Mecma-ul Beyan tefsirinde şöyle deniyor: İbn-i İshak, Süddi, Vakıdi, İbn-i Cerir ve başkaları şu rivayeti naklederler: "Müşrikler Hicretin üçüncü yılının Şevval ayında bir çarşamba günü Uhud'a gelip konakladılar. Peygamberimiz onlarla karşılaşmak üzere cuma günü sefere çıktı. Savaş o ayın ortasına rastlayan cumartesi günü meydana geldi. Bu savaşta Peygamberimizin iki ön dişinin yanındaki bir dişi kırıldı ve yüzünden yara aldı. Fakat Muhacirler ve Ensar bozguna uğrayıp yetmiş şehit verdikten sonra tekrar savaş alanına döndüler ve Peygamberimiz yanında kalanlarla birlikte uyguladığı baskı sonunda müşrikleri geri püskürttü. Müşrikler o gün Müslümanlardan ölenlere müsle (organ kıyımı) yaptılar. En ağır müsleye maruz kalan Hz. Hamza idi." (c. 2, s.497)
Ben derim ki: Uhud Savaşı hakkındaki rivayetler pek çoktur. Biz gerek yukarda, gerekse ileride bunların çok azına yer vermeyi uygun gördük. Yer verdiğimiz rivayetler, bu konuda inen ayetlerin anlamlarını kavramaya dayanak oluşturan rivayetlerdir. Uhud Savaşı hakkındaki ayetler birkaç bölüme ayrılır:
Bir bölümü; o gün bozguna uğrayan, tartışmaya giren veya bozgun ve yılgınlık belirtileri gösteren Müslümanların durumuna değiniyor.
Bir bölümü; azarlama ve kınama içeriklidir. Bunlar, Allah tarafından haram edildiği hâlde bozguna uğrayıp Peygamberimizin yanından ayrılanlar hakkında inmiştir.
Bir bölümü; Müslümanların bozgunundan önce şehit düşen ve direnç gösterip savaştan kaçmayarak ölünceye kadar savaşanlara övgü içermektedir.
Bir bölümü de; savaşın sonuna kadar direnip savaşan ve sağ kurtulanlara güzel övgüler yöneltmektedir.
130- Ey müminler! Faizi kat kat arttırılmış olarak yemeyin ve Allah'tan korkun ki, kurtuluşa eresiniz.
131- Kâfirler için hazırlanmış olan cehennem ateşinden sakının.
132- Allah'a ve Peygambere itaat edin ki, size merhamet edilsin.
133- Rabbinizin mağfiretine ve genişliği gökler ile yeryüzü arası kadar olan cennete koşun. Orası (günahlardan) sakınanlar için hazırlanmıştır.

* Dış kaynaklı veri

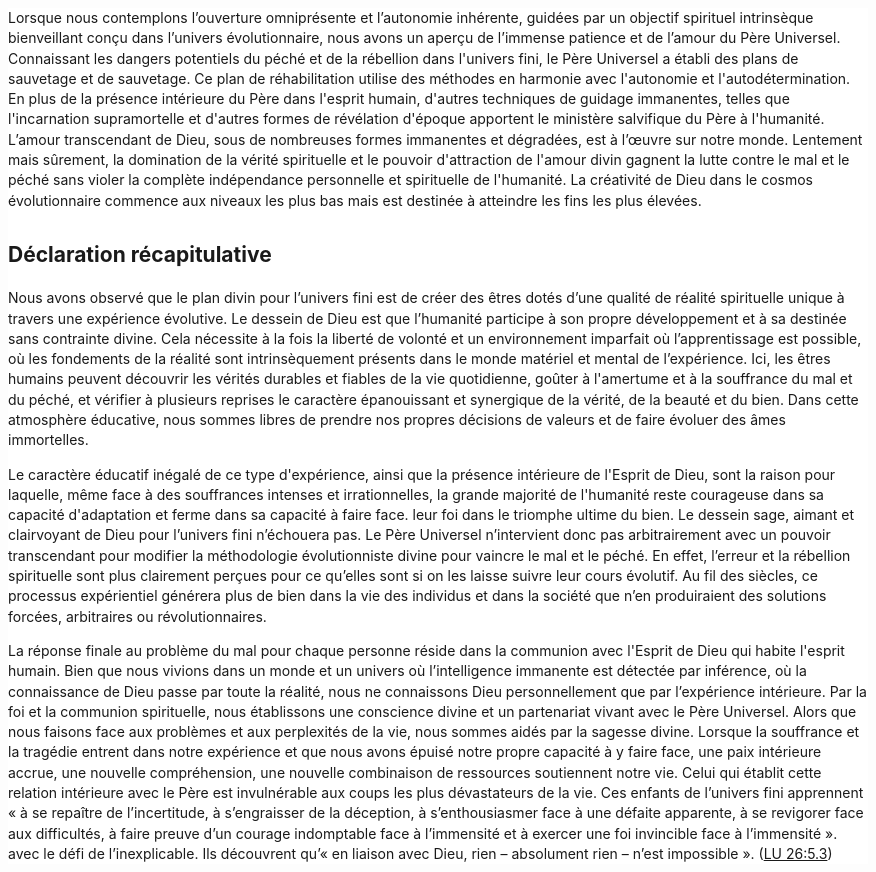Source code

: Lorsque nous contemplons l’ouverture omniprésente et l’autonomie inhérente, guidées par un objectif spirituel intrinsèque bienveillant conçu dans l’univers évolutionnaire, nous avons un aperçu de l’immense patience et de l’amour du Père Universel. Connaissant les dangers potentiels du péché et de la rébellion dans l'univers fini, le Père Universel a établi des plans de sauvetage et de sauvetage. Ce plan de réhabilitation utilise des méthodes en harmonie avec l'autonomie et l'autodétermination. En plus de la présence intérieure du Père dans l'esprit humain, d'autres techniques de guidage immanentes, telles que l'incarnation supramortelle et d'autres formes de révélation d'époque apportent le ministère salvifique du Père à l'humanité. L’amour transcendant de Dieu, sous de nombreuses formes immanentes et dégradées, est à l’œuvre sur notre monde. Lentement mais sûrement, la domination de la vérité spirituelle et le pouvoir d'attraction de l'amour divin gagnent la lutte contre le mal et le péché sans violer la complète indépendance personnelle et spirituelle de l'humanité. La créativité de Dieu dans le cosmos évolutionnaire commence aux niveaux les plus bas mais est destinée à atteindre les fins les plus élevées.

## Déclaration récapitulative

Nous avons observé que le plan divin pour l’univers fini est de créer des êtres dotés d’une qualité de réalité spirituelle unique à travers une expérience évolutive. Le dessein de Dieu est que l’humanité participe à son propre développement et à sa destinée sans contrainte divine. Cela nécessite à la fois la liberté de volonté et un environnement imparfait où l’apprentissage est possible, où les fondements de la réalité sont intrinsèquement présents dans le monde matériel et mental de l’expérience. Ici, les êtres humains peuvent découvrir les vérités durables et fiables de la vie quotidienne, goûter à l'amertume et à la souffrance du mal et du péché, et vérifier à plusieurs reprises le caractère épanouissant et synergique de la vérité, de la beauté et du bien. Dans cette atmosphère éducative, nous sommes libres de prendre nos propres décisions de valeurs et de faire évoluer des âmes immortelles.

Le caractère éducatif inégalé de ce type d'expérience, ainsi que la présence intérieure de l'Esprit de Dieu, sont la raison pour laquelle, même face à des souffrances intenses et irrationnelles, la grande majorité de l'humanité reste courageuse dans sa capacité d'adaptation et ferme dans sa capacité à faire face. leur foi dans le triomphe ultime du bien. Le dessein sage, aimant et clairvoyant de Dieu pour l’univers fini n’échouera pas. Le Père Universel n’intervient donc pas arbitrairement avec un pouvoir transcendant pour modifier la méthodologie évolutionniste divine pour vaincre le mal et le péché. En effet, l’erreur et la rébellion spirituelle sont plus clairement perçues pour ce qu’elles sont si on les laisse suivre leur cours évolutif. Au fil des siècles, ce processus expérientiel générera plus de bien dans la vie des individus et dans la société que n’en produiraient des solutions forcées, arbitraires ou révolutionnaires.

La réponse finale au problème du mal pour chaque personne réside dans la communion avec l'Esprit de Dieu qui habite l'esprit humain. Bien que nous vivions dans un monde et un univers où l’intelligence immanente est détectée par inférence, où la connaissance de Dieu passe par toute la réalité, nous ne connaissons Dieu personnellement que par l’expérience intérieure. Par la foi et la communion spirituelle, nous établissons une conscience divine et un partenariat vivant avec le Père Universel. Alors que nous faisons face aux problèmes et aux perplexités de la vie, nous sommes aidés par la sagesse divine. Lorsque la souffrance et la tragédie entrent dans notre expérience et que nous avons épuisé notre propre capacité à y faire face, une paix intérieure accrue, une nouvelle compréhension, une nouvelle combinaison de ressources soutiennent notre vie. Celui qui établit cette relation intérieure avec le Père est invulnérable aux coups les plus dévastateurs de la vie. Ces enfants de l’univers fini apprennent « à se repaître de l’incertitude, à s’engraisser de la déception, à s’enthousiasmer face à une défaite apparente, à se revigorer face aux difficultés, à faire preuve d’un courage indomptable face à l’immensité et à exercer une foi invincible face à l’immensité ». avec le défi de l’inexplicable. Ils découvrent qu’« en liaison avec Dieu, rien – absolument rien – n’est impossible ». (<a id="a91_1399"></a>[LU 26:5.3](/fr/The_Urantia_Book/26#p5_3))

134- Onlar bollukta da, darlıkta da (Allah için) mal harcarlar, öfkelerini yenerler ve insanların kusurlarını bağışlarlar. Allah, iyi işler yapanları sever.

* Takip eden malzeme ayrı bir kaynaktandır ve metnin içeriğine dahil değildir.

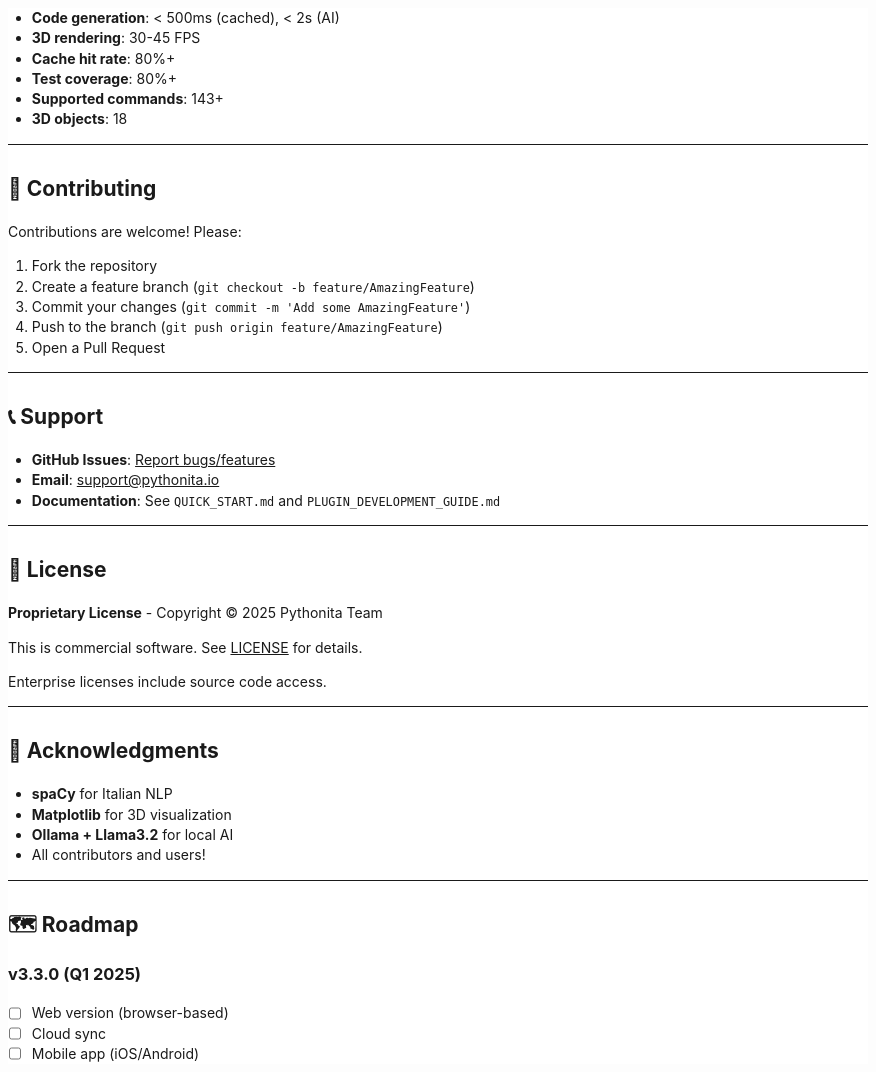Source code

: - **Code generation**: < 500ms (cached), < 2s (AI)
- **3D rendering**: 30-45 FPS
- **Cache hit rate**: 80%+
- **Test coverage**: 80%+
- **Supported commands**: 143+
- **3D objects**: 18

---

## 🤝 Contributing

Contributions are welcome! Please:

1. Fork the repository
2. Create a feature branch (`git checkout -b feature/AmazingFeature`)
3. Commit your changes (`git commit -m 'Add some AmazingFeature'`)
4. Push to the branch (`git push origin feature/AmazingFeature`)
5. Open a Pull Request

---

## 📞 Support

- **GitHub Issues**: [Report bugs/features](https://github.com/ballales1984-wq/pythonita-ia/issues)
- **Email**: support@pythonita.io
- **Documentation**: See `QUICK_START.md` and `PLUGIN_DEVELOPMENT_GUIDE.md`

---

## 📜 License

**Proprietary License** - Copyright © 2025 Pythonita Team

This is commercial software. See [LICENSE](LICENSE) for details.

Enterprise licenses include source code access.

---

## 🌟 Acknowledgments

- **spaCy** for Italian NLP
- **Matplotlib** for 3D visualization
- **Ollama + Llama3.2** for local AI
- All contributors and users!

---

## 🗺️ Roadmap

### v3.3.0 (Q1 2025)
- [ ] Web version (browser-based)
- [ ] Cloud sync
- [ ] Mobile app (iOS/Android)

135- Yine onlar, çirkin bir iş (zina) yaptıklarında veya kendilerine zulmettiklerinde, Allah'ı hatırlayarak hemen günahlarının affedilmesini dilerler. Günahları Allah'tan başka kim affedebilir ki? Onlar işledikleri günahlarda, bile bile ısrar etmezler.
136- İşte onların mükâfatı, Allah tarafından affedilmek ve altlarından ırmaklar akan, içinde sürekli kalacakları cennetlerdir. İyi işler yapanları bekleyen mükâfat ne kadar güzeldir!
137- Sizden önce ilâhî yasaların değişmezliğini kanıtlayan birçok olaylar geldi geçti. O hâlde yeryüzünü gezin de Allah'ın ayetlerini yalan sayanların akıbetini görün.
138- Bu (Kur'an) insanlara yönelik bir açıklama, (günahlardan) sakınanlar için bir yol gösterici ve bir öğüttür.